I feel for you, I really do. But it almost seems like you aren't taking much responsibility for your part of "what he did." I mean, you basically pushed him away didn't you? I'm sorry to be harsh, but I only say this to open your eyes a little.

Yes, he made a BAD decision, talking to her and allowing himself to give it to her tugging. But again, you were all but pushing him there. Telling him to go! Then when he does, you feel betrayed. I'd be pretty confused if I were him.

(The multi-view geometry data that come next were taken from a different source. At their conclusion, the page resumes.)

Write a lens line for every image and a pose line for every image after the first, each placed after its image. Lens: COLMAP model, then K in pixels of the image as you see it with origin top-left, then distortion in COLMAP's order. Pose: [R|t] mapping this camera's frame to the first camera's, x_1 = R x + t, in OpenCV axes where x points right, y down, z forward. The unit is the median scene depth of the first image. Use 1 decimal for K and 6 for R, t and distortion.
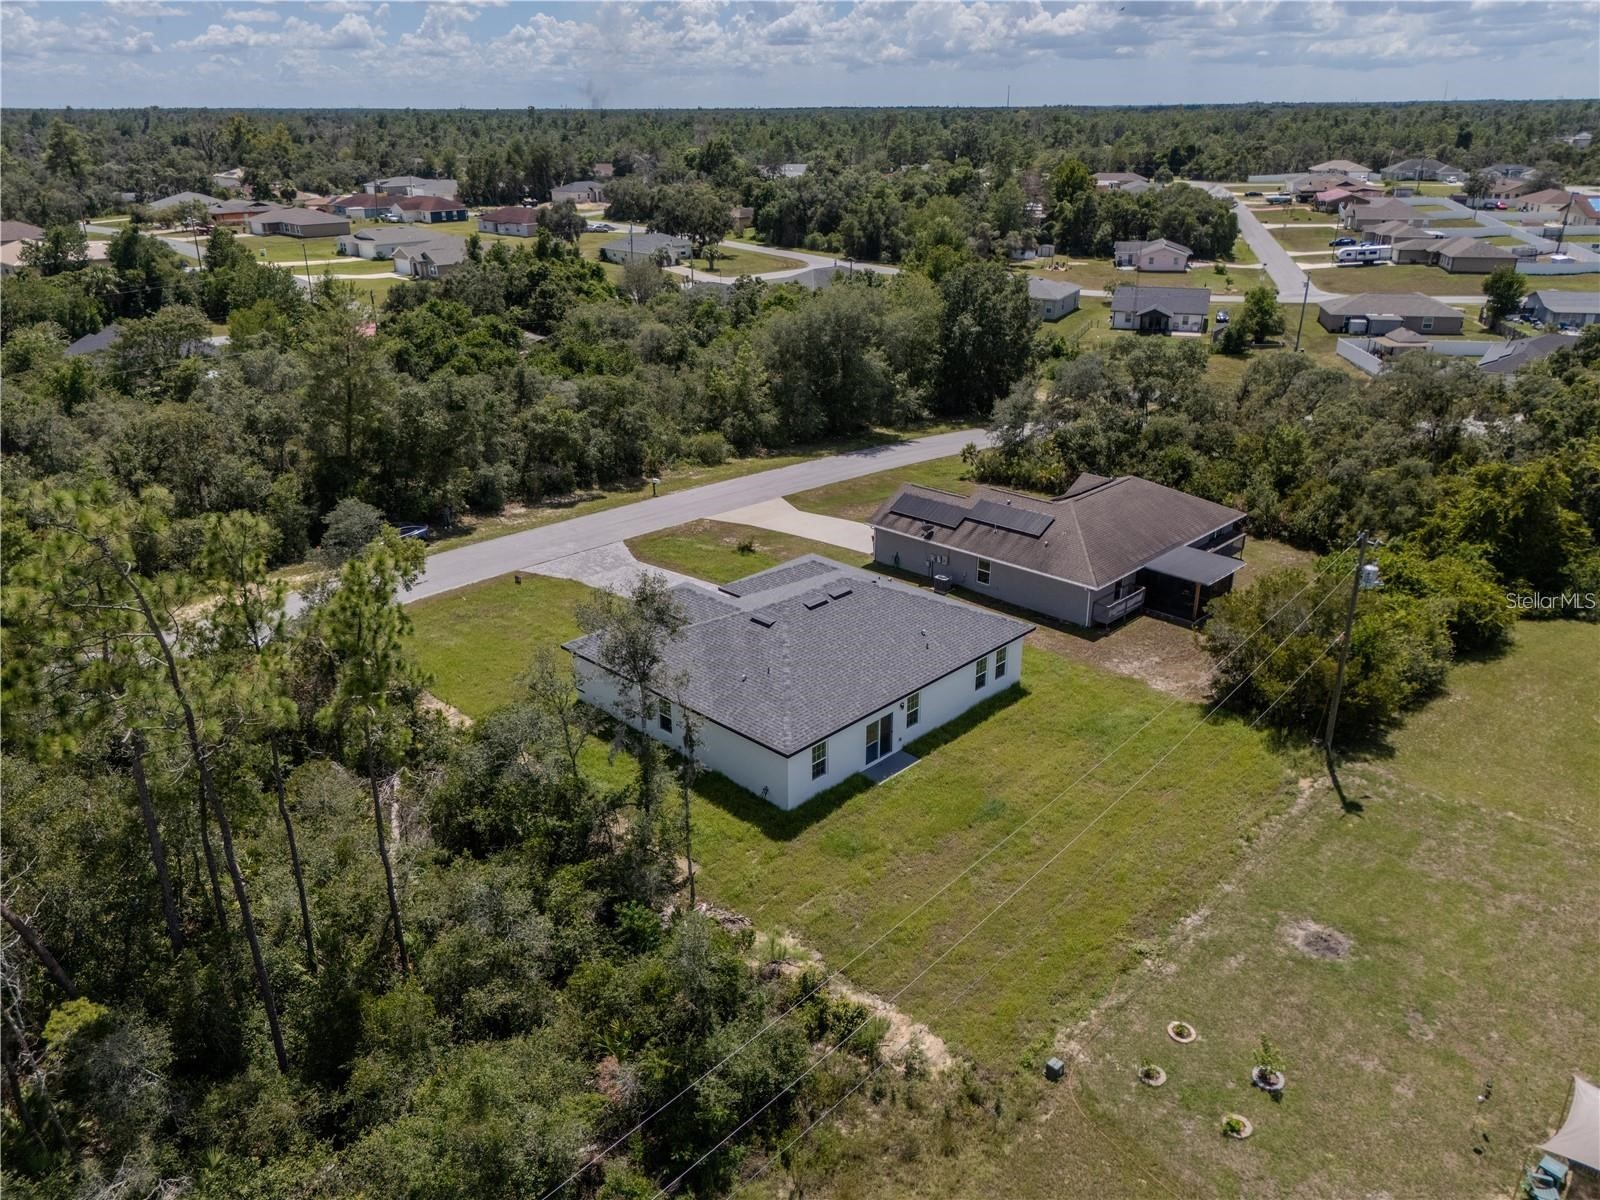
lens RADIAL K [[1180.3, 0, 798.3], [0, 1180.3, 598.5], [0, 0, 1]] dist [0.056946, -0.048868]
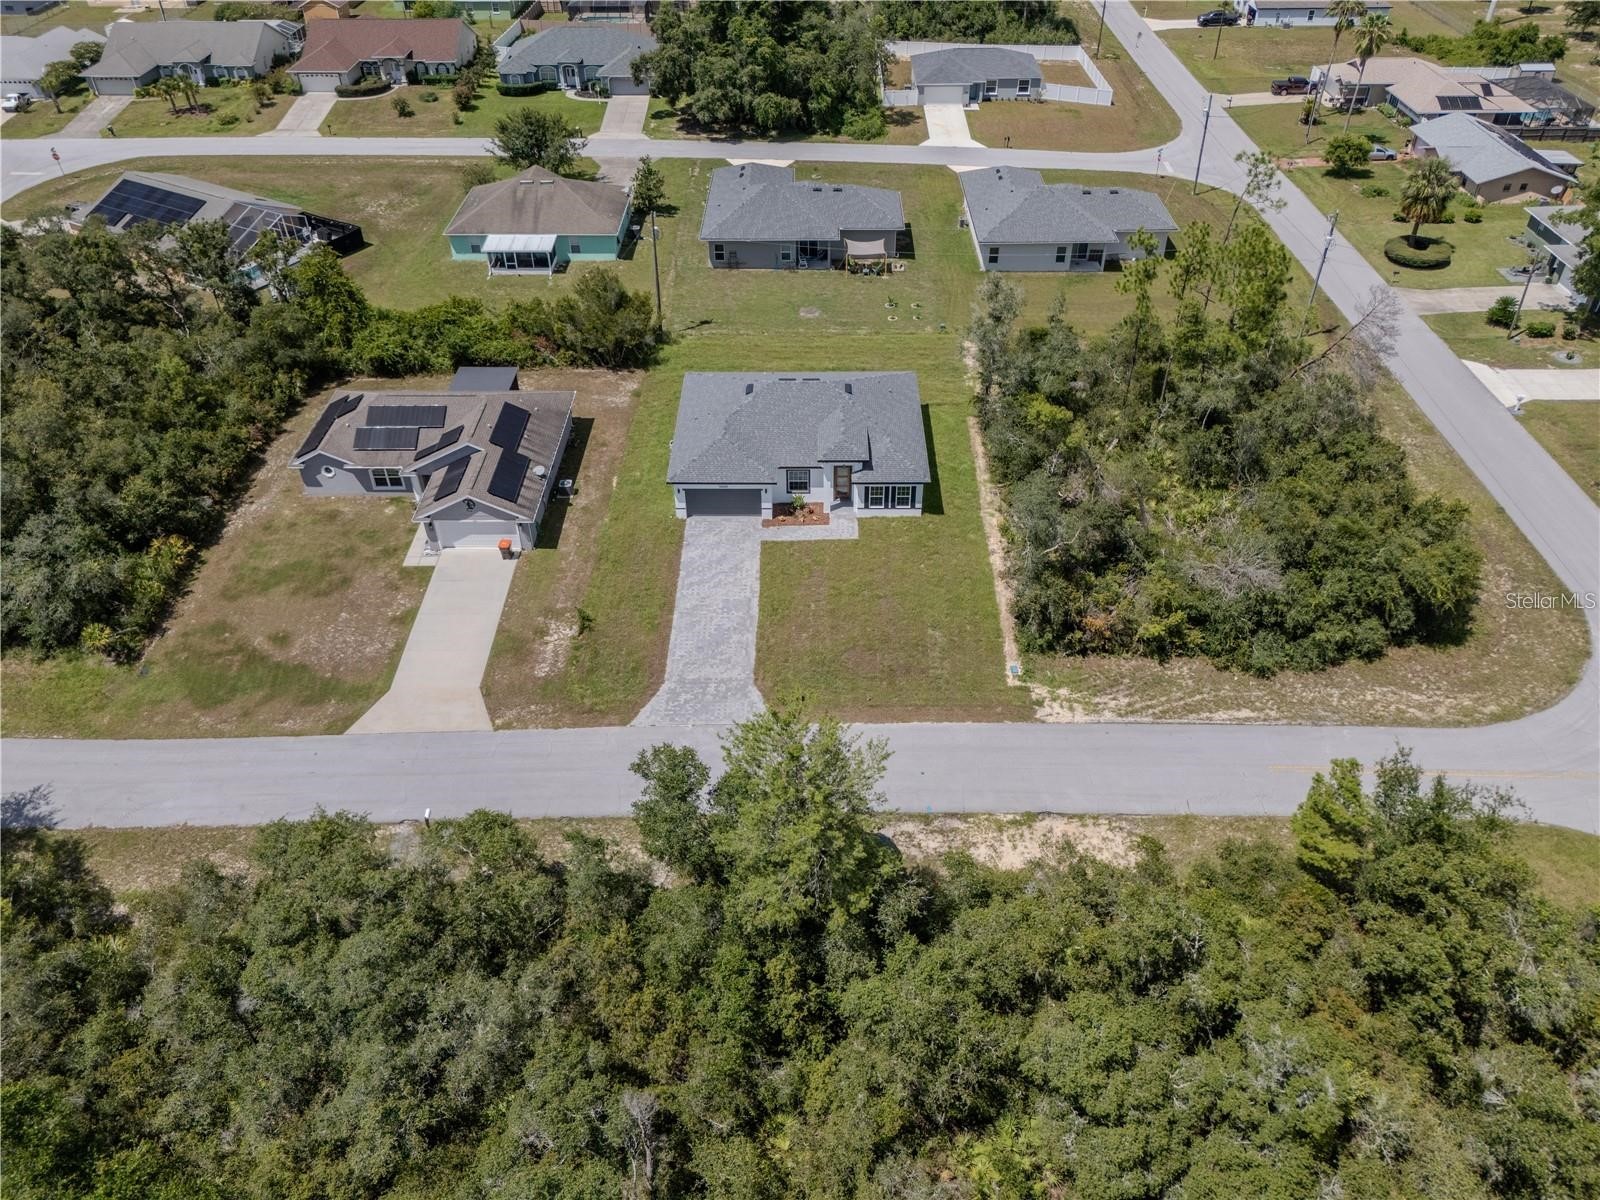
lens RADIAL K [[1180.3, 0, 798.3], [0, 1180.3, 598.5], [0, 0, 1]] dist [0.056946, -0.048868]
pose [[-0.687888, -0.444018, 0.574160, -0.775292], [0.286663, 0.560540, 0.776929, -0.819217], [-0.666810, 0.699030, -0.258305, 1.280313]]
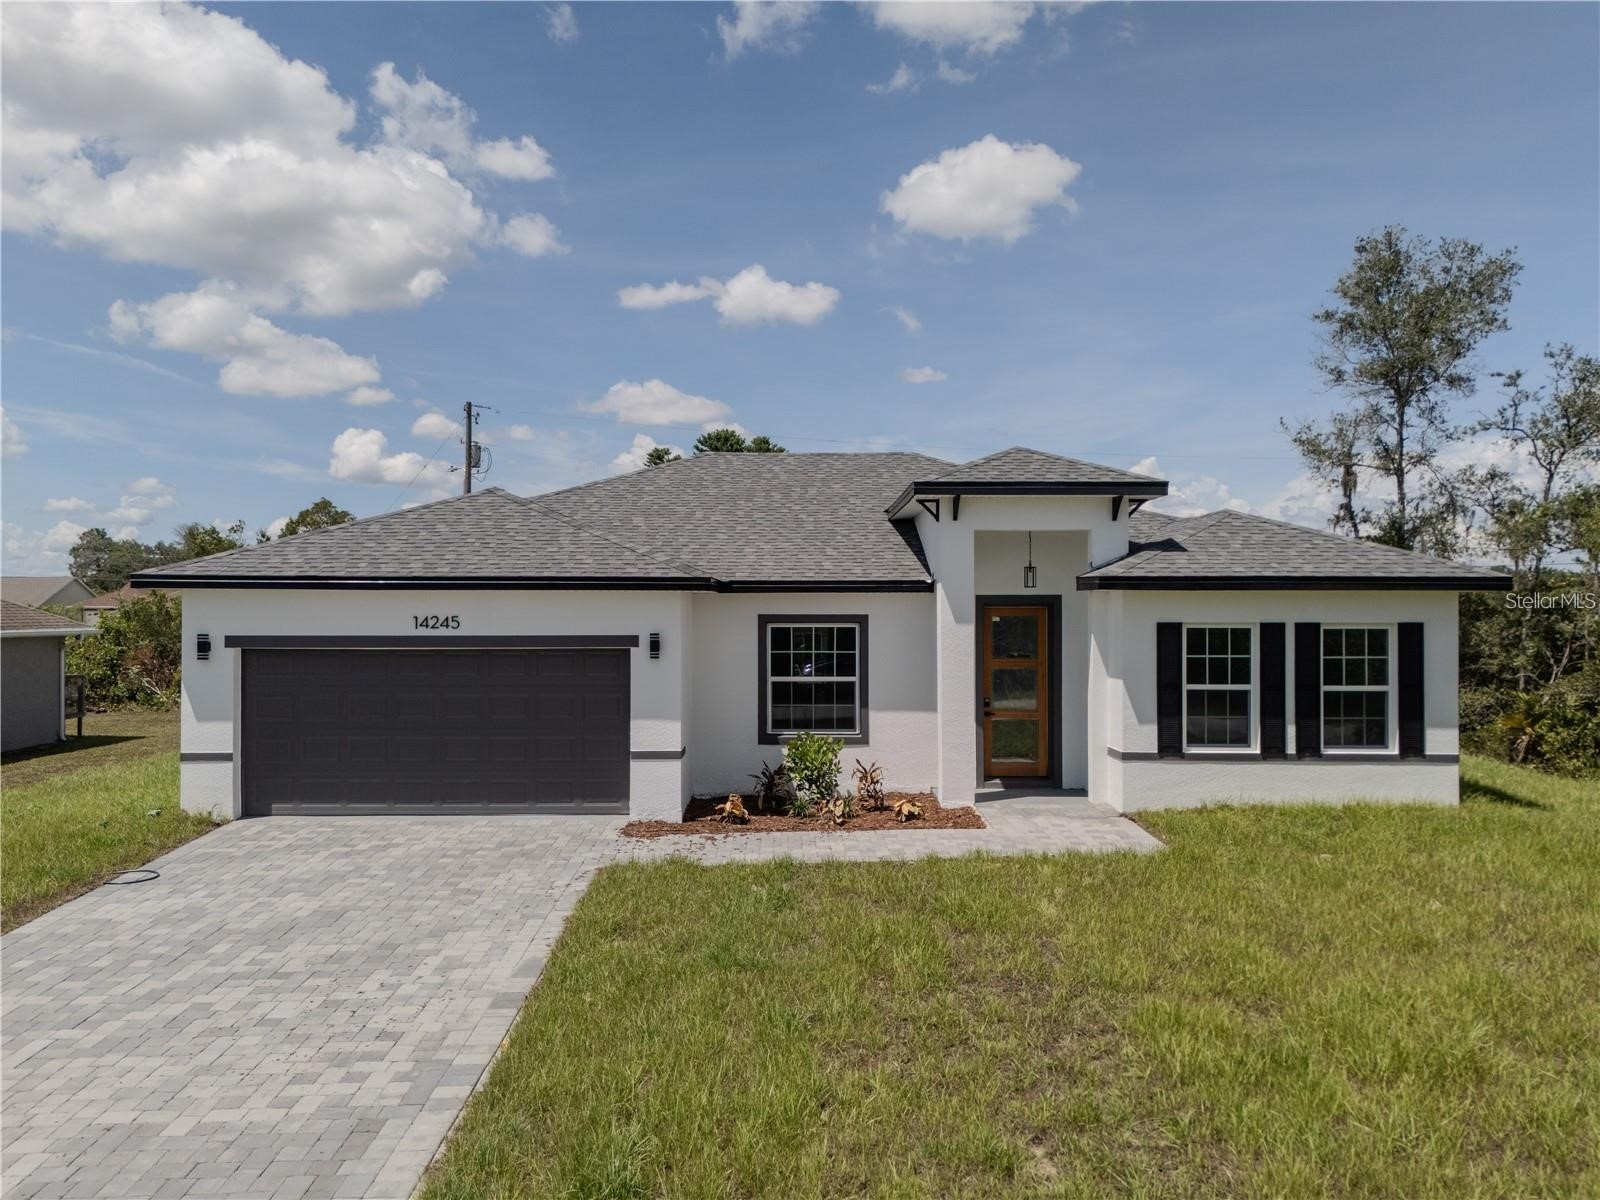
lens RADIAL K [[1189.1, 0, 785.2], [0, 1189.1, 615.2], [0, 0, 1]] dist [0.057733, -0.048742]
pose [[-0.696137, 0.001409, 0.717907, -0.230255], [0.273230, 0.925262, 0.263128, -0.056696], [-0.663881, 0.379327, -0.644494, 1.059483]]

I'm NOT trying to blame you. He's a big boy, he should have known to stay away. But it sure seems like he is doing all he can now to do that and make it up to you. Can you forgive him? You seem to want to. It will take some time, sure. Can you forgive YOURSELF for your part? That seems a bigger question.


----------



## maybme (Jan 21, 2010)

Yes, and thank you I do understand what i did wrong. Even after all them years of not trusting me and always accusing me of doing worng i never gave up. Even durring this when i didnt know what to do and was pushing him away he did give up. I was the one that thought i didnt lovew him and i still never gave up. Im ok with letting him go. When i told him all that it wasnt to keep him. I was angry cause he didnt have the decency to wait till i cam ehome...all this time i didnt give up till we were sure. All im saying is yes it hurts but we were not even seperated yet or decided to and he gave up. He still doesnt trust me today yet im trying with him to fix it I still havent given up. Thats why it hurts so much. I have thought about "what i did" but i knew i had an issue to address to him. Im glad i did i myself feel better inside. Thanks again ..maybe im looking at this situation wrong but I cant help it.


----------



## Alexandra (Jan 9, 2010)

Oh, I totally hear you. I'm not sure you're looking at it wrong per say, it's just that it may help you to understand what he did by putting yourself in his shoes.

Did he know you hadn't given up? Is it possible that to him, it truly looked like you did? Do you guys communicate well with each other or could there have been a misunderstanding?

It's always good to address issues, with ourselves and with each other. I'm glad that you feel better inside too


----------